● Exercise goal: Find the lines in the records below that contain "voor", and report each of them.

----------------

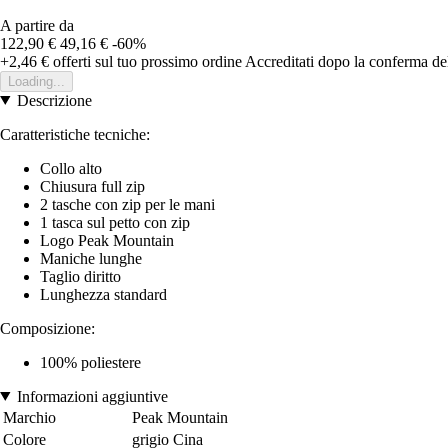
A partire da
122,90 €
49,16 €
-60%
+2,46 €
offerti sul tuo prossimo ordine
Accreditati dopo la conferma de
Loading...
Descrizione
Caratteristiche tecniche:
Collo alto
Chiusura full zip
2 tasche con zip per le mani
1 tasca sul petto con zip
Logo Peak Mountain
Maniche lunghe
Taglio diritto
Lunghezza standard
Composizione:
100% poliestere
Informazioni aggiuntive
Marchio
Peak Mountain
Colore
grigio Cina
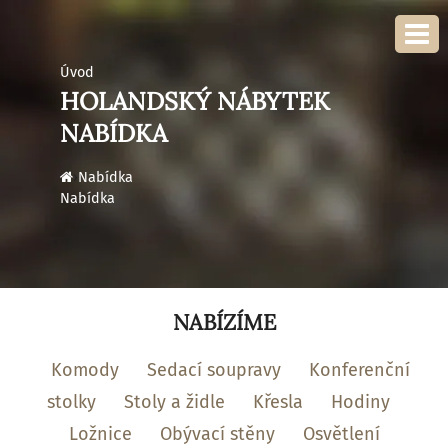
Úvod
HOLANDSKÝ NÁBYTEK
NABÍDKA
›
Nabídka
Nabídka
NABÍZÍME
Komody
Sedací soupravy
Konferenční
stolky
Stoly a židle
Křesla
Hodiny
Ložnice
Obývací stěny
Osvětlení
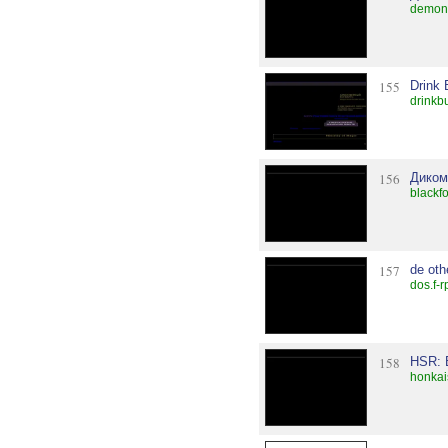
demoni
155
Drink 
drinkbu
156
Диком
blackfo
157
de oth
dos.f-
158
HSR: 
honkais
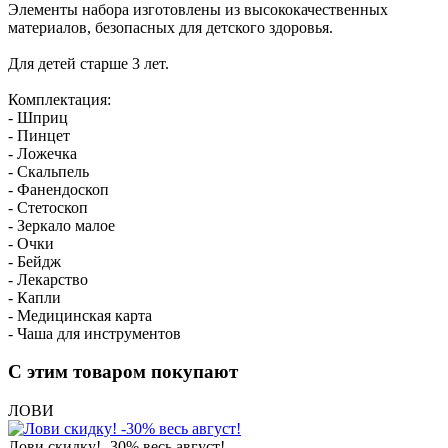
Элементы набора изготовлены из высококачественных
материалов, безопасных для детского здоровья.
Для детей старше 3 лет.
Комплектация:
- Шприц
- Пинцет
- Ложечка
- Скальпель
- Фанендоскоп
- Cтетоскоп
- Зеркало малое
- Очки
- Бейдж
- Лекарство
- Капли
- Медицинская карта
- Чаша для инструментов
С этим товаром покупают
ЛОВИ
Лови скидку! -30% весь август!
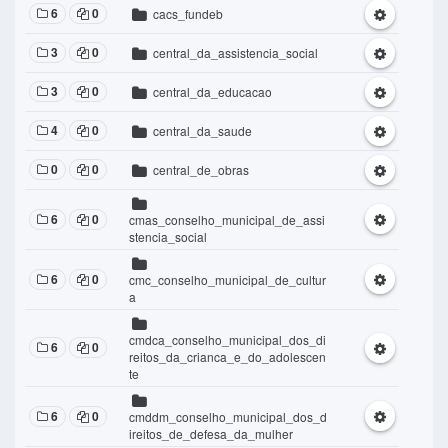
6
0
cacs_fundeb
3
0
central_da_assistencia_social
3
0
central_da_educacao
4
0
central_da_saude
0
0
central_de_obras
6
0
cmas_conselho_municipal_de_assi
stencia_social
6
0
cmc_conselho_municipal_de_cultur
a
cmdca_conselho_municipal_dos_di
6
0
reitos_da_crianca_e_do_adolescen
te
6
0
cmddm_conselho_municipal_dos_d
ireitos_de_defesa_da_mulher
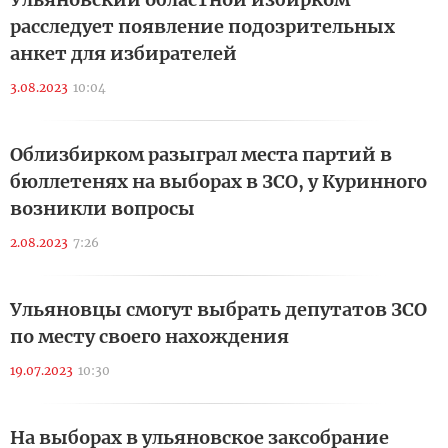
расследует появление подозрительных
анкет для избирателей
3.08.2023
10:04
Облизбирком разыграл места партий в
бюллетенях на выборах в ЗСО, у Куринного
возникли вопросы
2.08.2023
7:26
Ульяновцы смогут выбрать депутатов ЗСО
по месту своего нахождения
19.07.2023
10:30
На выборах в ульяновское заксобрание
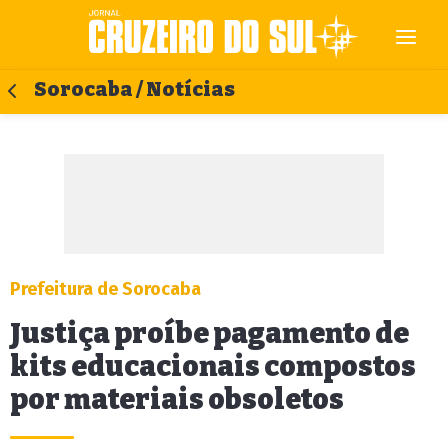
Sorocaba / Notícias
Prefeitura de Sorocaba
Justiça proíbe pagamento de
kits educacionais compostos
por materiais obsoletos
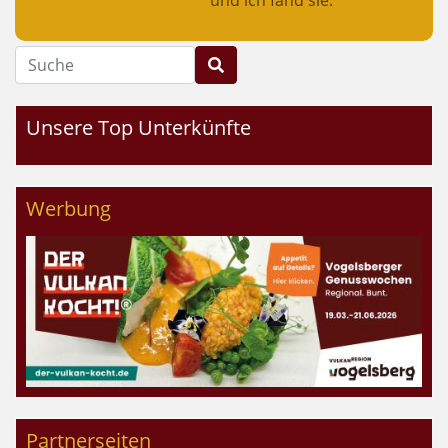
Suche
Unsere Top Unterkünfte
Werbung
Partnerseiten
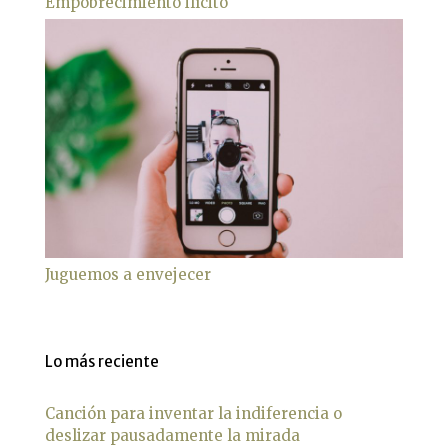
Empobrecimiento ilícito
Juguemos a envejecer
Lo más reciente
Canción para inventar la indiferencia o
deslizar pausadamente la mirada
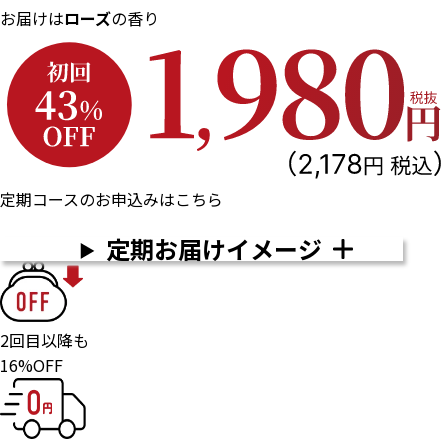
お届けは
ローズ
の香り
定期コースのお申込みはこちら
定期お届けイメージ
2回目以降も
16%OFF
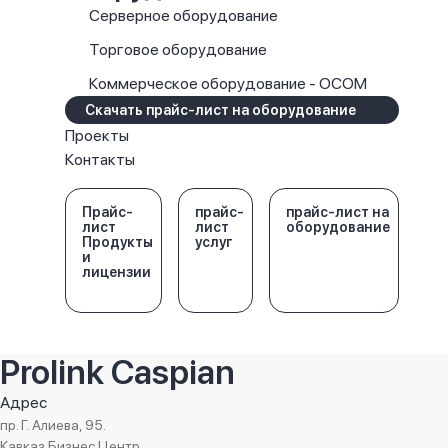
Серверное оборудование
Торговое оборудование
Коммерческое оборудование - OCOM
Скачать прайс-лист на оборудование
Проекты
Контакты
Прайс-
прайс-
прайс-лист на
лист
лист
оборудование
Продукты
услуг
и
лицензии
Prolink Caspian
Адрес
пр. Г. Алиева, 95.
Кавказ Бизнес Центр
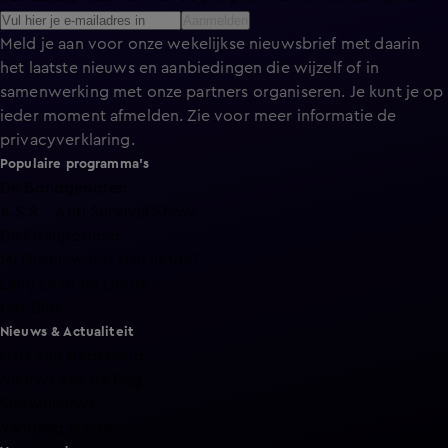
Aanmelden
Meld je aan voor onze wekelijkse nieuwsbrief met daarin
het laatste nieuws en aanbiedingen die wijzelf of in
samenwerking met onze partners organiseren. Je kunt je op
ieder moment afmelden. Zie voor meer informatie de
privacyverklaring
.
Populaire programma's
De Bondgenoten
A.S.S. - Anti Survival Show
De Oranjezomer
Mi Dushi: wat is dan liefde?
Lang Leve de Liefde
Het Blok
Nieuws & Actualiteit
Hart van Nederland
Nieuws van de Dag
Shownieuws
Vandaag Inside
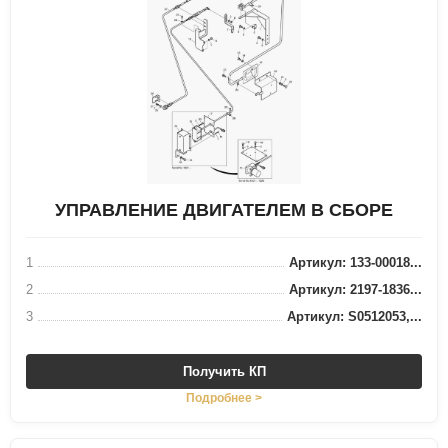
УПРАВЛЕНИЕ ДВИГАТЕЛЕМ В СБОРЕ
1
Артикул: 133-00018...
2
Артикул: 2197-1836...
3
Артикул: S0512053,...
Получить КП
Подробнее >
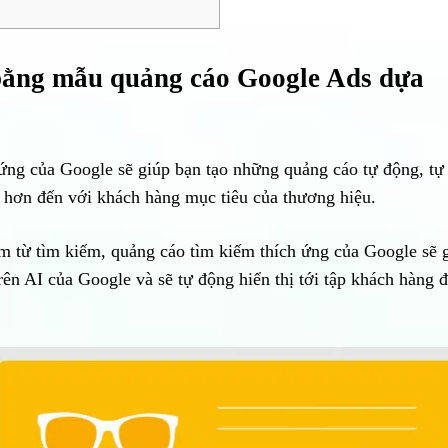
 bằng mẫu quảng cáo Google Ads dựa
ứng của Google sẽ giúp bạn tạo những quảng cáo tự động, tự
 hơn đến với khách hàng mục tiêu của thương hiệu.
m từ tìm kiếm, quảng cáo tìm kiếm thích ứng của Google sẽ 
rên AI của Google và sẽ tự động hiển thị tới tập khách hàng 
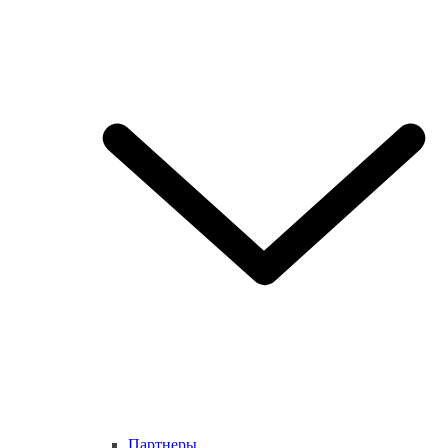
Партнеры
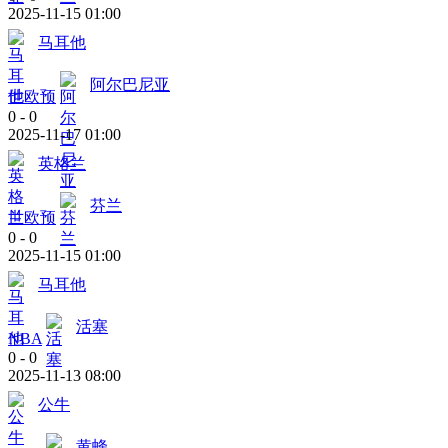
2025-11-15 01:00
马耳他
阿尔巴尼亚
世欧预
0
-
0
2025-11-17 01:00
英格兰
芬兰
世欧预
0
-
0
2025-11-15 01:00
马耳他
活塞
NBA
0
-
0
2025-11-13 08:00
公牛
黄蜂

----------------

● Solution:
Meld je aan voor onze wekelijkse nieuwsbrief met daarin
ieder moment afmelden. Zie voor meer informatie de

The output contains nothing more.